Can the high throughput yield of solar thermal interfacial evaporation systems be beyond theoretical efficiency?

Abstract

Solar steam generation (SSG) offers a sustainable energy source for generating fresh water worldwide as the world grapples with water scarcity. Collective global efforts have spurred significant developments, leading to solar-to-steam conversion efficiencies surpassing theoretical limits over the last decade. However, the condensate yield remains suboptimal, and thermal losses are under ideal conditions, necessitating a critical evaluation of the practical applicability and scalability of this technology.

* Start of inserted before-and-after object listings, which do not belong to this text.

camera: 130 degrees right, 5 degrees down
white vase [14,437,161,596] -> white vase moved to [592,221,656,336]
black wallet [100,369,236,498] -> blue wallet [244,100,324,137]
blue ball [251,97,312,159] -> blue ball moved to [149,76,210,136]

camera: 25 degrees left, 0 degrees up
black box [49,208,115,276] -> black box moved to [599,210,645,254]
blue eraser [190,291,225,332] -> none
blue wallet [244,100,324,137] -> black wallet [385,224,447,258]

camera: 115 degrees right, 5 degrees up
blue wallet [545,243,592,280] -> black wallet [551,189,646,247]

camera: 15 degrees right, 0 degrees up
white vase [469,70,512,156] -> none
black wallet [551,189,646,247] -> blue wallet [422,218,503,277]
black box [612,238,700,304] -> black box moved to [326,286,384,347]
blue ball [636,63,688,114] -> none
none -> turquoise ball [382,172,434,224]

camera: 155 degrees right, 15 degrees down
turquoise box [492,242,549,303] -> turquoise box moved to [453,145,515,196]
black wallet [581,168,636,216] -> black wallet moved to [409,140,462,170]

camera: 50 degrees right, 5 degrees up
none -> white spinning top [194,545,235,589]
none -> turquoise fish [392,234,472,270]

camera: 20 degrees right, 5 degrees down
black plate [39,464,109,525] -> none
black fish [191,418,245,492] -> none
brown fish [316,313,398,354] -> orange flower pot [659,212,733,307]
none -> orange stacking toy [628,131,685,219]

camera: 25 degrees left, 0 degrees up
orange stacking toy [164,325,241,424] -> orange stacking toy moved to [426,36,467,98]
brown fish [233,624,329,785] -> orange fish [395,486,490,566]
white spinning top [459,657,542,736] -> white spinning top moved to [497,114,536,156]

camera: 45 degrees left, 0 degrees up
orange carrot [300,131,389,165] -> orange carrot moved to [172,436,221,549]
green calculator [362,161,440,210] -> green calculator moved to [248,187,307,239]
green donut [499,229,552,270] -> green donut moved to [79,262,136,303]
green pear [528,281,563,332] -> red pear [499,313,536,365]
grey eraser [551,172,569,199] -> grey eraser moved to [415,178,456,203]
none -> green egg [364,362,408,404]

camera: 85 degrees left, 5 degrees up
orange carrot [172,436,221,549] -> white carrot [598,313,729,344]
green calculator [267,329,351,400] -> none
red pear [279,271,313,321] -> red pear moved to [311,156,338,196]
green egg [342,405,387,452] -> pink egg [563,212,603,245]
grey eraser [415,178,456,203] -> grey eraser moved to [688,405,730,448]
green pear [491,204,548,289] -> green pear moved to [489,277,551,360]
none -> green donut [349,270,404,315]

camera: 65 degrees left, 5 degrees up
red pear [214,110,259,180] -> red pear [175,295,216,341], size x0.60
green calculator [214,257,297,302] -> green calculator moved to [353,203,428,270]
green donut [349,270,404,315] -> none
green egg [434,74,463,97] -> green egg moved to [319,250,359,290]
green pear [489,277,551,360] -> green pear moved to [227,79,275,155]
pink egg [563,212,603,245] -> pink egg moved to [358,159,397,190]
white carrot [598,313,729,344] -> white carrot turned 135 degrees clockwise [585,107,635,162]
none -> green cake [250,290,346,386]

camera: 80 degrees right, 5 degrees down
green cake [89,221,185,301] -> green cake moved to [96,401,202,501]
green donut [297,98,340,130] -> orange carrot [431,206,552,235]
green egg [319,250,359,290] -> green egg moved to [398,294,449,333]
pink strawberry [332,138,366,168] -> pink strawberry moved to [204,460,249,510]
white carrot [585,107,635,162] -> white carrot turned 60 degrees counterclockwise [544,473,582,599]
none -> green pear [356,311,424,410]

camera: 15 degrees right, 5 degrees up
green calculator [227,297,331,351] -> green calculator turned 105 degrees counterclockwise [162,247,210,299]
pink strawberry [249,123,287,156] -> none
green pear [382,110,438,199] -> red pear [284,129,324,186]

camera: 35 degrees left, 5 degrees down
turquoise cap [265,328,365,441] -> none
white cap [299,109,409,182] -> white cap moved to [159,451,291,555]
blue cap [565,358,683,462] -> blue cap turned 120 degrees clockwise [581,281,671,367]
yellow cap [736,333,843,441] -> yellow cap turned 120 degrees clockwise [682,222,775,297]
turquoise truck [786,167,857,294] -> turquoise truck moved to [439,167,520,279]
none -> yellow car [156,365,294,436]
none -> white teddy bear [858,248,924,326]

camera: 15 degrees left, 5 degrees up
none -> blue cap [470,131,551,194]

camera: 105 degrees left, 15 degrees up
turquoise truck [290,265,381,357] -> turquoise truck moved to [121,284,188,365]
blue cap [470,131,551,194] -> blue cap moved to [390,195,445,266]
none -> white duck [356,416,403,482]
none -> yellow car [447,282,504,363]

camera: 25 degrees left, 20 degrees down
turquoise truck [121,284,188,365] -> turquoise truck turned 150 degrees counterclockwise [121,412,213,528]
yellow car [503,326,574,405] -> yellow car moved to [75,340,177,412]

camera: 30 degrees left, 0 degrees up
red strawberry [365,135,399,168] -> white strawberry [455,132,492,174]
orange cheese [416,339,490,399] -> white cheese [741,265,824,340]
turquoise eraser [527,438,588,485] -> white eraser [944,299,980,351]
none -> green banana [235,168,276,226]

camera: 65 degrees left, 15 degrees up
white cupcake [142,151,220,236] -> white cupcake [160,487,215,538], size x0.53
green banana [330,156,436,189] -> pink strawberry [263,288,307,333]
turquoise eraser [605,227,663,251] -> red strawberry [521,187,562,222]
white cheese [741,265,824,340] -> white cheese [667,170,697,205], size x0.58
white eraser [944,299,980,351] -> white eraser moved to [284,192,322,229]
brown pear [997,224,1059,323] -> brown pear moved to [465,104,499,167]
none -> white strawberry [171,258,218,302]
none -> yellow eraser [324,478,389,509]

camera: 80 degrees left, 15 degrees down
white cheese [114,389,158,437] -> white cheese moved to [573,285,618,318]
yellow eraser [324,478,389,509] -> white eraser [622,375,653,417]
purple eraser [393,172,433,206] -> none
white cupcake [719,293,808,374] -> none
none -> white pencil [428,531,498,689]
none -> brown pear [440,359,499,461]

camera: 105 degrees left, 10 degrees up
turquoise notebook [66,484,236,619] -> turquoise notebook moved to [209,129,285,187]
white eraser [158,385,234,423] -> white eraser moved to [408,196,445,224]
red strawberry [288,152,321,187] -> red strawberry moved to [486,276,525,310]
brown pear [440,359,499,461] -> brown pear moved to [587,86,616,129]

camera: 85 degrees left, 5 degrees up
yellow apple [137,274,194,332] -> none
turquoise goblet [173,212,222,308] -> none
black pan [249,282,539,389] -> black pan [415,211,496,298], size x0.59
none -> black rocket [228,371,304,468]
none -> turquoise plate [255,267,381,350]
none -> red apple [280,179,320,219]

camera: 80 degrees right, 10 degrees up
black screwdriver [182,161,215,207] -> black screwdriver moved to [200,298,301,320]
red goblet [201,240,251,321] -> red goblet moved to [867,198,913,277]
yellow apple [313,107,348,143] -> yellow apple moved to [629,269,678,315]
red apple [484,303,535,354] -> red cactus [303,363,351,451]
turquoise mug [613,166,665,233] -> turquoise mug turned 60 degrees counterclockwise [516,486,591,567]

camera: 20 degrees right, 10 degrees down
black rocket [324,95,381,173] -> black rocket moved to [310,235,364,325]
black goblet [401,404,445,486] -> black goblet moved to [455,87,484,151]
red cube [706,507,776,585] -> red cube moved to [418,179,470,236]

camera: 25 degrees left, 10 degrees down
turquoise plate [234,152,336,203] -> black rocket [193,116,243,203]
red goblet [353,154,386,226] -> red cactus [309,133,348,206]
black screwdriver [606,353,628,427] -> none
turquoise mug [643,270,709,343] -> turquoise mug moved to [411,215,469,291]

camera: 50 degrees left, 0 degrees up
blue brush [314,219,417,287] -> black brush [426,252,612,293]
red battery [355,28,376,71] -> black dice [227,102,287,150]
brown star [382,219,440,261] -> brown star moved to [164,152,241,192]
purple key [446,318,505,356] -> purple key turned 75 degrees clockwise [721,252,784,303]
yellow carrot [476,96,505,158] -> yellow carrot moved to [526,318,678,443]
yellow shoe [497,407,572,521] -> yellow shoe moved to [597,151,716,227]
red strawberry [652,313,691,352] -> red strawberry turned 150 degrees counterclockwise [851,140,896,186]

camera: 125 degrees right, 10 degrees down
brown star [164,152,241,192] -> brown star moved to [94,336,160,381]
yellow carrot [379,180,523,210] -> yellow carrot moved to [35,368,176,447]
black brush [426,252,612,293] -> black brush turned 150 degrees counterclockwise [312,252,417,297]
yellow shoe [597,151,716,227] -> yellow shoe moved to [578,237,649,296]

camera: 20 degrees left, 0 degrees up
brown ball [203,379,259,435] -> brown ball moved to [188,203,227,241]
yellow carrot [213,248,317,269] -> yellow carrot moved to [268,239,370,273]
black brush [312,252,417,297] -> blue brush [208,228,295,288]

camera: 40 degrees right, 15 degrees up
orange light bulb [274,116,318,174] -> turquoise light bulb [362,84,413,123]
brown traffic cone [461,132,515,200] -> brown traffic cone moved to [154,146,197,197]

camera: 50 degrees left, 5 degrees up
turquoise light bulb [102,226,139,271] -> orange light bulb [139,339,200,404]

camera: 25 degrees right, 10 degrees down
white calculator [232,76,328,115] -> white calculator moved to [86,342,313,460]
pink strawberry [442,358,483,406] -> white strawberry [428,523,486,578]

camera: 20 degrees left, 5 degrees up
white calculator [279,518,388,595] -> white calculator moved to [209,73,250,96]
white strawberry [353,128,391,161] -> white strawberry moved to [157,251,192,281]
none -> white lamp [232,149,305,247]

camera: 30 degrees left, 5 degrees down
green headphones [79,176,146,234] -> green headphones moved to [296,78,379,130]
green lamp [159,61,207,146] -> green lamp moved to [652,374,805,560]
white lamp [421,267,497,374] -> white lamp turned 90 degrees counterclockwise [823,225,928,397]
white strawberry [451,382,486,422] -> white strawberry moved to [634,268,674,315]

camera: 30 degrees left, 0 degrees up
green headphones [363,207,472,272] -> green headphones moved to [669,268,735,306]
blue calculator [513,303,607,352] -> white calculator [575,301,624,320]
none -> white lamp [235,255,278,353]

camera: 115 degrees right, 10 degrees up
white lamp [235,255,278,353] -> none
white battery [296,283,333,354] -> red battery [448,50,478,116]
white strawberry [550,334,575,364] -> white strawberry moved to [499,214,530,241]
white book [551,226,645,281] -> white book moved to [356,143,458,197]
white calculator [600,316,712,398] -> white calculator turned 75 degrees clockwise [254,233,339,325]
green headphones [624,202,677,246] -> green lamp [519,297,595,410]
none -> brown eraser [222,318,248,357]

This comprehensive study conducts an in-depth review of recent advancements in real-time solar steam generation, presenting strategies for high throughput yield of condensate through targeted modifications to core components, achieving higher yields with minimum complexity. The strategies that unlock the maximum possible output from SSG technology are first discussed comprehensively with current limitations and possible solutions. Subsequently, we analyze the environmental factors that significantly boost or drop the theoretical efficiency without being noticed in calculations. We further elucidate potential applications and underlying challenges while discussing contemporary methods to overcome these hurdles. This study ultimately aims to explore the possibility of surpassing theoretical efficiency limits in SSG systems, achieving high-throughput yields that would greatly benefit researchers in developing scalable, next-generation evaporators with unprecedented efficiency.